(Domande)
a. Riscrivi la parte del testo su Valle Segà che comincia con "È ubicata lungo" e prosegue fino a "argine o confine.", cambiando "strada panoramica" in "percorso panoramico".
b. Per favore, continua il testo su Valle Segà dopo la sua ultima frase.

(Estratto del testo)
***

Valle Segà

Azienda

Valle Segà è una Valle da pesca tradizionale ubicata nel cuore del Delta del Po, in Comune di Rosolina (RO). Una parte di essa ricade all’interno del Parco Regionale Veneto del Delta del Po, mentre è interamente ricompresa nei Siti della Rete Natura 2000 ZPS “IT3270023 – Delta del Po” e SIC “IT3270017 Delta del Po: tratto terminale e delta veneto”.

È ubicata lungo la “Via delle Valli”, strada panoramica che si snoda tra la Laguna di Caleri e il comprensorio delle valli di Rosolina. La nascita delle “Valli” come aree di gestione del prodotto ittico si perde nell’antichità. Già in epoca romana veniva sfruttata la naturale migrazione dei pesci tra il mare e le zone umide costiere: progressivamente ampi tratti lagunari vennero recintati e trasformati, appunto, in valli da pesca. Il nome stesso “Valle” deriva dal latino “vallum”: argine o confine.

Il comprensorio delle Valli di Rosolina si forma in periodo rinascimentale. È la Serenissima Repubblica di Venezia, con le sue famiglie nobili, a organizzare il territorio a fini produttivi, “serrando” bacini idrici, scavando canali, regimentando l’Adige e l’ormai estinto Po di Tramontana. Da quel periodo fino ai giorni nostri, vasti territori del Delta settentrionale sono governati dalle famiglie veneziane.

***

(Dati)
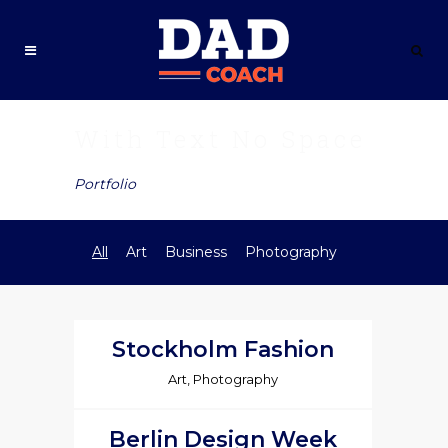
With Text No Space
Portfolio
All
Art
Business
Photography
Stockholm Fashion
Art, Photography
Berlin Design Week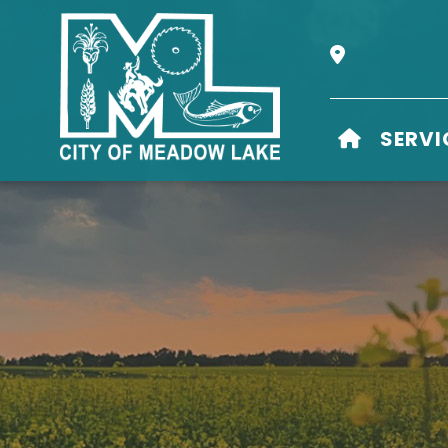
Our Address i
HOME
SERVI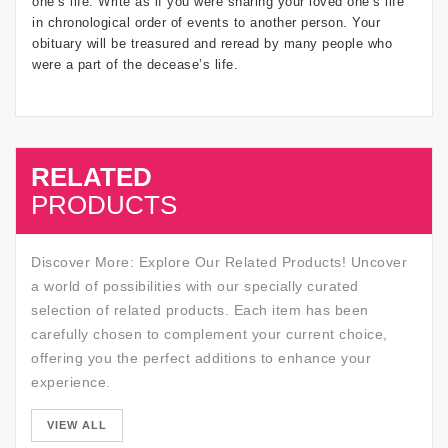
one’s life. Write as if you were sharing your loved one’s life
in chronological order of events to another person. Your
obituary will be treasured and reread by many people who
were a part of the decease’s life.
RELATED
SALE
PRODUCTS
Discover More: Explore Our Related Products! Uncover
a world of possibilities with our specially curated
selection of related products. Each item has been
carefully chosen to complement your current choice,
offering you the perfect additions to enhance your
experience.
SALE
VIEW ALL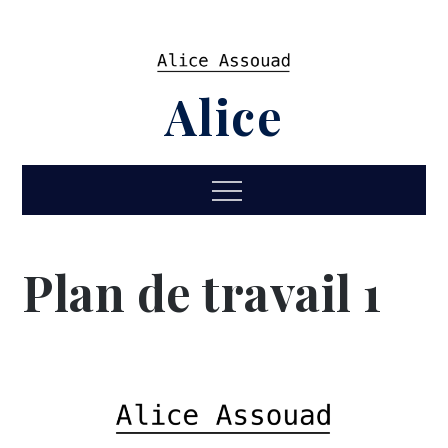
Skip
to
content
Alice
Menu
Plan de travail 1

***

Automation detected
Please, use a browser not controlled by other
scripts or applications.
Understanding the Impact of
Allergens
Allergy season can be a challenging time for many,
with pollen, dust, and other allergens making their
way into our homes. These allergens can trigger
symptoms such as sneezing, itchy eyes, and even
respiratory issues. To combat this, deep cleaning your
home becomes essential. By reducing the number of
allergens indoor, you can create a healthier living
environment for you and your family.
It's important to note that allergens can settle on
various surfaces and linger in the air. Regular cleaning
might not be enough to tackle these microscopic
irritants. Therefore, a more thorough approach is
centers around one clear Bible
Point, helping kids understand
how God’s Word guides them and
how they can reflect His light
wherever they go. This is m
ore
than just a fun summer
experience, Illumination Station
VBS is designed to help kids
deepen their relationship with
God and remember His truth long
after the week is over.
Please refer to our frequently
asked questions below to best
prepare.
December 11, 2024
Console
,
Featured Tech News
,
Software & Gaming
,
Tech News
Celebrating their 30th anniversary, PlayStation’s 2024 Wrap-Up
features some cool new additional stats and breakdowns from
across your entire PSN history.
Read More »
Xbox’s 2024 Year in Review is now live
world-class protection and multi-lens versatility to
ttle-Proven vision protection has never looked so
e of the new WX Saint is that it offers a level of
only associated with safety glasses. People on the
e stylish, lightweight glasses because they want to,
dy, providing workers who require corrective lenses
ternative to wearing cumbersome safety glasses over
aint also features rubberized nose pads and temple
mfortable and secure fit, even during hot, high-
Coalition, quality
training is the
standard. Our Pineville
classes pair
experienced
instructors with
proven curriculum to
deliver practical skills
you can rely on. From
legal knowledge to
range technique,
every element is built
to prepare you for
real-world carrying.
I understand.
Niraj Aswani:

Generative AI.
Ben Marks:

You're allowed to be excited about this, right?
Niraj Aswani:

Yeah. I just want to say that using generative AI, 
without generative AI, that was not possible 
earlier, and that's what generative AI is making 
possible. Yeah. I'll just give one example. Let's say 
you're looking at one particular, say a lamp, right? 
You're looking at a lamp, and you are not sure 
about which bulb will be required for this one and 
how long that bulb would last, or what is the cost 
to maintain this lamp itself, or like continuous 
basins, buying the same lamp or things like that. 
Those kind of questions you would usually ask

***

(Elenco delle risposte)
a.
È ubicata lungo la “Via delle Valli”, percorso panoramico che si snoda tra la Laguna di Caleri e il comprensorio delle valli di Rosolina. La nascita delle “Valli” come aree di gestione del prodotto ittico si perde nell’antichità. Già in epoca romana veniva sfruttata la naturale migrazione dei pesci tra il mare e le zone umide costiere: progressivamente ampi tratti lagunari vennero recintati e trasformati, appunto, in valli da pesca. Il nome stesso “Valle” deriva dal latino “vallum”: argine o confine.

b.
A titolo esemplificativo, nelle immediate vicinanze di Valle Segà possiamo citare i Mocenigo, i quali acquistarono in questa zona una vasta area alluvionale trasformandola in Valle da pesca; ancora oggi è presente l’oratorio in loc. Moceniga, fatto edificare da questa aristocratica famiglia.

La Valle Segà è una delle più antiche valli da pesca del Delta: le informazioni storiche la fanno risalire alla fine del 1600, quando veniva chiamata “Valle detta la Segà di Cà Sanudo”; i Sanudo erano una delle più antiche famiglie patrizie veneziane, i quali fecero costruire nel 1670 la Chiesa di Sant’Antonio di Rosolina.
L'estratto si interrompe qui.